**Task objective**
In the records below, find the line containing "30: (670, 64, 0.69)" and the line containing "48: (512, 119, 1.04)"; please repeat exactly the lines from one to the other, both included, and nothing more.
*** Records supplied ***
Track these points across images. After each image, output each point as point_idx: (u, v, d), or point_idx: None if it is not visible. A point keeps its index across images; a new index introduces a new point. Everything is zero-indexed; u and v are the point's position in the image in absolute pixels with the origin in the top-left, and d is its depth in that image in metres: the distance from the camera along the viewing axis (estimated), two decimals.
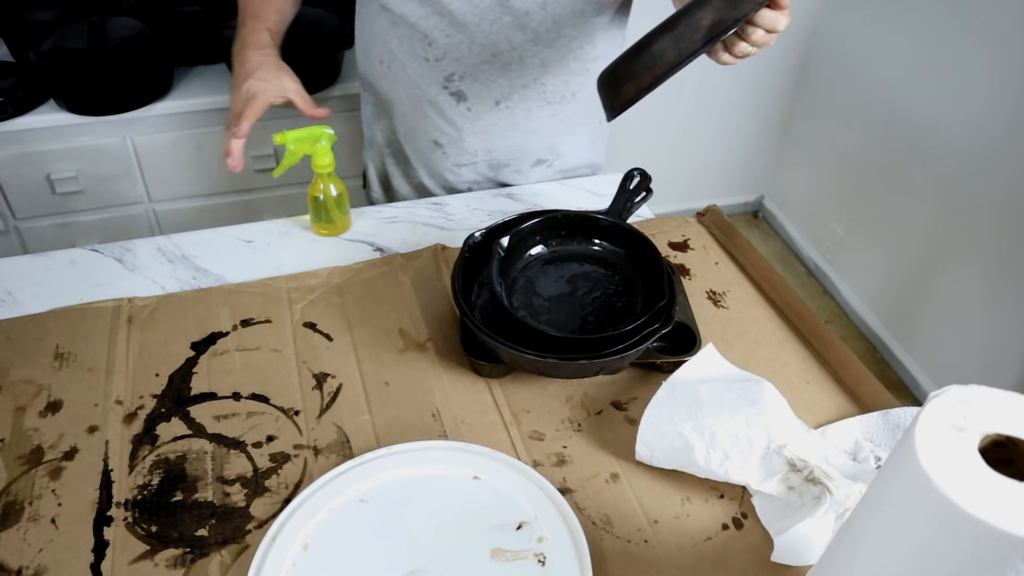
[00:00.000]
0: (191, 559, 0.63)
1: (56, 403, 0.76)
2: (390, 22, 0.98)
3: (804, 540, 0.64)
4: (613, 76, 0.73)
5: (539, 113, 1.04)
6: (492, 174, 1.11)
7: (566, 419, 0.76)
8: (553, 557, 0.63)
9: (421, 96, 1.03)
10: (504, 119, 1.03)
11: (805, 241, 2.53)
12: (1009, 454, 0.43)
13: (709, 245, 1.00)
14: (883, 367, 2.18)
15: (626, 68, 0.71)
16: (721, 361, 0.79)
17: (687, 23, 0.68)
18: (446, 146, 1.07)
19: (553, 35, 0.95)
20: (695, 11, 0.68)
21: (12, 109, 1.49)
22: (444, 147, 1.07)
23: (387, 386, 0.79)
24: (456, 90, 1.00)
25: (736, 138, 2.53)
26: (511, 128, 1.05)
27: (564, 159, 1.13)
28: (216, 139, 1.64)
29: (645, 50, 0.69)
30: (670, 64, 0.69)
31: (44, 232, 1.66)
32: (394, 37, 0.99)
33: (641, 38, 0.72)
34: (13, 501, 0.67)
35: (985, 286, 1.84)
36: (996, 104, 1.74)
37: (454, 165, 1.09)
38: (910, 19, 1.96)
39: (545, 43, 0.96)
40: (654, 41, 0.69)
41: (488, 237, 0.85)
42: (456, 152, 1.08)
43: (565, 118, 1.07)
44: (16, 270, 0.92)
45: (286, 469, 0.71)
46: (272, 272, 0.93)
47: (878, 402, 0.77)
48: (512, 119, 1.04)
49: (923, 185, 1.99)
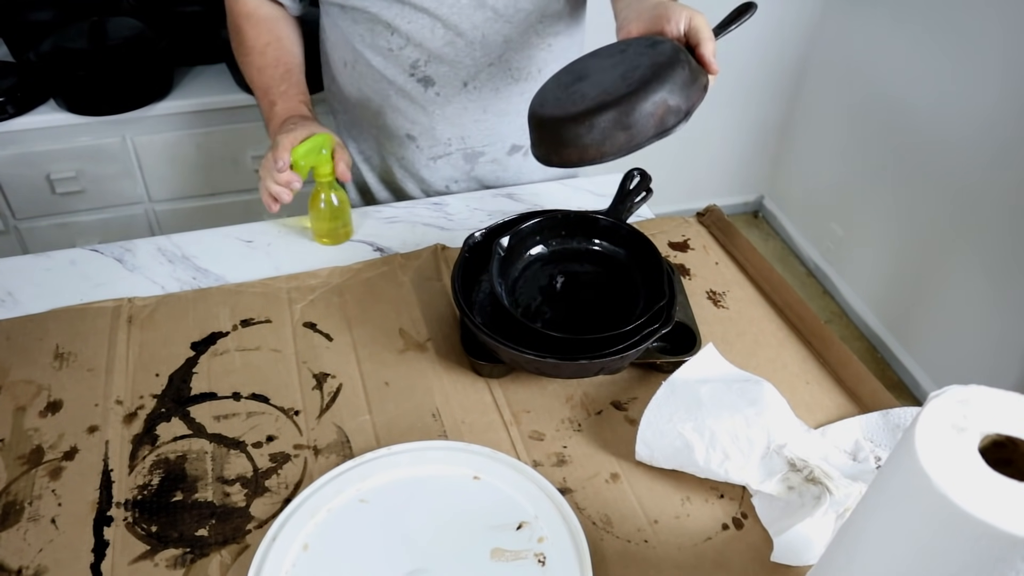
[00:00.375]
0: (191, 559, 0.63)
1: (56, 403, 0.76)
2: (351, 20, 0.99)
3: (804, 540, 0.64)
4: (554, 129, 0.71)
5: (507, 92, 1.04)
6: (469, 167, 1.11)
7: (566, 419, 0.76)
8: (553, 557, 0.63)
9: (388, 89, 1.03)
10: (473, 101, 1.04)
11: (805, 241, 2.53)
12: (1009, 454, 0.43)
13: (709, 245, 1.00)
14: (883, 367, 2.18)
15: (572, 131, 0.69)
16: (721, 361, 0.79)
17: (640, 110, 0.67)
18: (419, 138, 1.07)
19: (511, 10, 0.96)
20: (647, 94, 0.67)
21: (12, 109, 1.49)
22: (417, 139, 1.07)
23: (387, 386, 0.79)
24: (423, 76, 1.00)
25: (736, 138, 2.53)
26: (482, 111, 1.05)
27: None
28: (216, 139, 1.64)
29: (594, 120, 0.68)
30: (619, 147, 0.69)
31: (44, 232, 1.66)
32: (355, 35, 0.99)
33: (589, 89, 0.71)
34: (13, 501, 0.67)
35: (985, 286, 1.84)
36: (996, 104, 1.74)
37: (429, 159, 1.09)
38: (910, 18, 1.96)
39: (505, 19, 0.97)
40: (603, 113, 0.68)
41: (488, 237, 0.85)
42: (430, 143, 1.07)
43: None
44: (16, 270, 0.92)
45: (286, 469, 0.71)
46: (272, 272, 0.93)
47: (878, 402, 0.77)
48: (482, 100, 1.04)
49: (923, 185, 1.99)
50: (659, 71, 0.69)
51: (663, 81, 0.68)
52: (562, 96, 0.74)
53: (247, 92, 1.62)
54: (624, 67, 0.72)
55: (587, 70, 0.76)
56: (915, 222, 2.04)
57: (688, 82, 0.70)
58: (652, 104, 0.68)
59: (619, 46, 0.76)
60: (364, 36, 0.99)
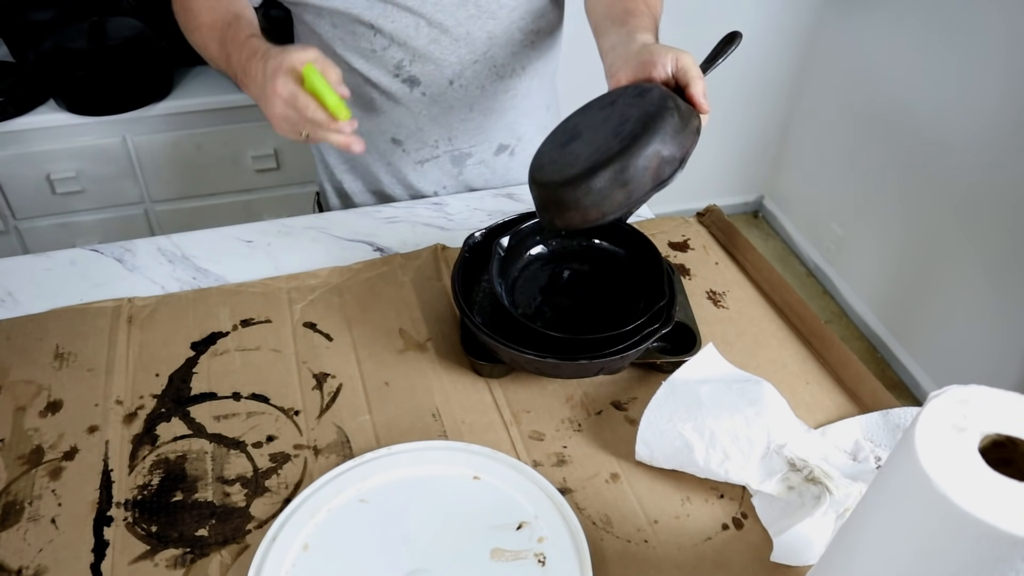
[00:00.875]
0: (191, 559, 0.63)
1: (56, 403, 0.76)
2: (330, 24, 0.97)
3: (804, 540, 0.64)
4: (554, 194, 0.70)
5: (493, 89, 1.04)
6: (457, 171, 1.10)
7: (566, 419, 0.76)
8: (553, 557, 0.63)
9: (372, 92, 1.02)
10: (459, 99, 1.03)
11: (805, 241, 2.53)
12: (1009, 454, 0.43)
13: (709, 245, 1.00)
14: (883, 367, 2.18)
15: (571, 195, 0.69)
16: (721, 361, 0.79)
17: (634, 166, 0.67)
18: (405, 141, 1.06)
19: (495, 6, 0.96)
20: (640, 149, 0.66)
21: (12, 109, 1.49)
22: (403, 143, 1.07)
23: (387, 386, 0.79)
24: (408, 76, 1.00)
25: (736, 138, 2.53)
26: (468, 109, 1.05)
27: (525, 143, 1.12)
28: (216, 139, 1.65)
29: (590, 183, 0.67)
30: (619, 205, 0.68)
31: (44, 232, 1.66)
32: (336, 39, 0.98)
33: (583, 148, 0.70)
34: (13, 501, 0.67)
35: (985, 286, 1.84)
36: (997, 104, 1.74)
37: (416, 163, 1.09)
38: (911, 19, 1.96)
39: (489, 14, 0.96)
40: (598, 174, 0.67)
41: (488, 237, 0.85)
42: (416, 146, 1.07)
43: (519, 94, 1.07)
44: (16, 270, 0.92)
45: (286, 469, 0.71)
46: (272, 272, 0.93)
47: (878, 402, 0.77)
48: (468, 99, 1.04)
49: (923, 185, 1.99)
50: (649, 122, 0.67)
51: (654, 133, 0.67)
52: (557, 158, 0.73)
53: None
54: (615, 121, 0.71)
55: (579, 127, 0.74)
56: (915, 222, 2.04)
57: (679, 129, 0.68)
58: (645, 159, 0.67)
59: (608, 97, 0.75)
60: (345, 39, 0.97)
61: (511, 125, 1.10)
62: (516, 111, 1.09)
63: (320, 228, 1.01)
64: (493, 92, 1.05)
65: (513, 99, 1.07)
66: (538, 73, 1.08)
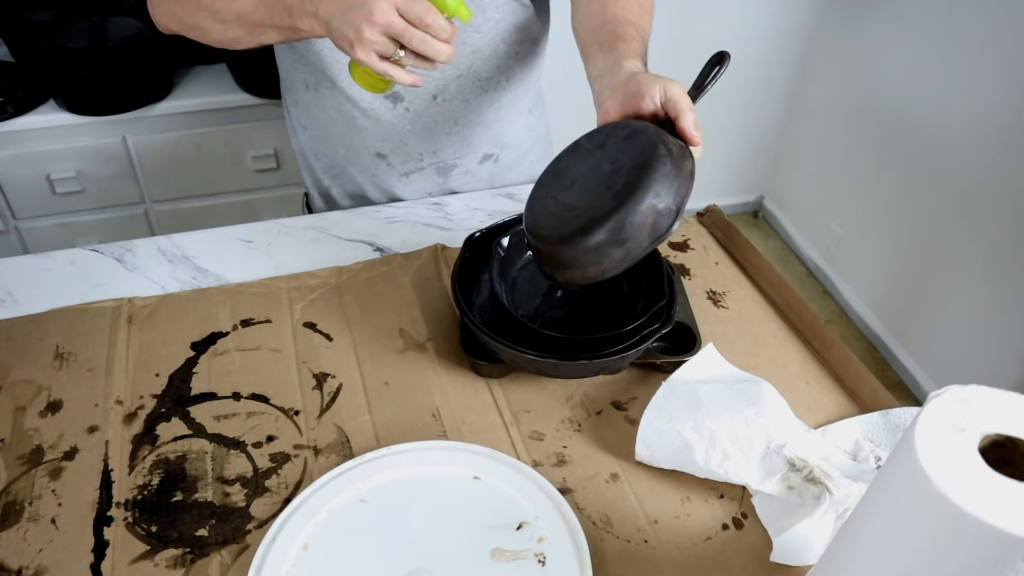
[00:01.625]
0: (191, 559, 0.63)
1: (56, 403, 0.76)
2: (310, 41, 0.94)
3: (804, 540, 0.64)
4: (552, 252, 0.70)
5: (477, 103, 1.03)
6: (442, 180, 1.09)
7: (566, 419, 0.76)
8: (553, 557, 0.63)
9: (354, 110, 1.00)
10: (443, 114, 1.02)
11: (805, 241, 2.53)
12: (1009, 454, 0.43)
13: (709, 245, 1.00)
14: (883, 367, 2.19)
15: (569, 254, 0.68)
16: (721, 361, 0.79)
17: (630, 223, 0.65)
18: (390, 155, 1.05)
19: (479, 20, 0.95)
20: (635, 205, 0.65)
21: (12, 109, 1.49)
22: (388, 157, 1.06)
23: (387, 386, 0.79)
24: (391, 92, 0.98)
25: (736, 138, 2.53)
26: (452, 123, 1.04)
27: (508, 150, 1.12)
28: (216, 139, 1.65)
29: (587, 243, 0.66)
30: (618, 262, 0.68)
31: (44, 232, 1.66)
32: (316, 55, 0.96)
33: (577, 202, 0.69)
34: (13, 501, 0.67)
35: (985, 286, 1.84)
36: (997, 104, 1.74)
37: (401, 176, 1.08)
38: (910, 18, 1.96)
39: (473, 28, 0.95)
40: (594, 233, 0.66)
41: (488, 237, 0.85)
42: (401, 160, 1.06)
43: (504, 105, 1.06)
44: (16, 270, 0.92)
45: (286, 469, 0.71)
46: (272, 272, 0.93)
47: (878, 402, 0.77)
48: (452, 113, 1.03)
49: (923, 185, 1.99)
50: (642, 173, 0.66)
51: (648, 185, 0.65)
52: (553, 210, 0.71)
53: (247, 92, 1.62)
54: (606, 170, 0.69)
55: (570, 172, 0.73)
56: (915, 222, 2.04)
57: (673, 175, 0.67)
58: (641, 215, 0.65)
59: (598, 137, 0.73)
60: (323, 55, 0.95)
61: (496, 135, 1.09)
62: (501, 121, 1.08)
63: (320, 228, 1.01)
64: (477, 105, 1.04)
65: (498, 111, 1.06)
66: (523, 82, 1.06)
*** End of Records supplied ***
**Your response**
30: (670, 64, 0.69)
31: (44, 232, 1.66)
32: (394, 37, 0.99)
33: (641, 38, 0.72)
34: (13, 501, 0.67)
35: (985, 286, 1.84)
36: (996, 104, 1.74)
37: (454, 165, 1.09)
38: (910, 19, 1.96)
39: (545, 43, 0.96)
40: (654, 41, 0.69)
41: (488, 237, 0.85)
42: (456, 152, 1.08)
43: (565, 118, 1.07)
44: (16, 270, 0.92)
45: (286, 469, 0.71)
46: (272, 272, 0.93)
47: (878, 402, 0.77)
48: (512, 119, 1.04)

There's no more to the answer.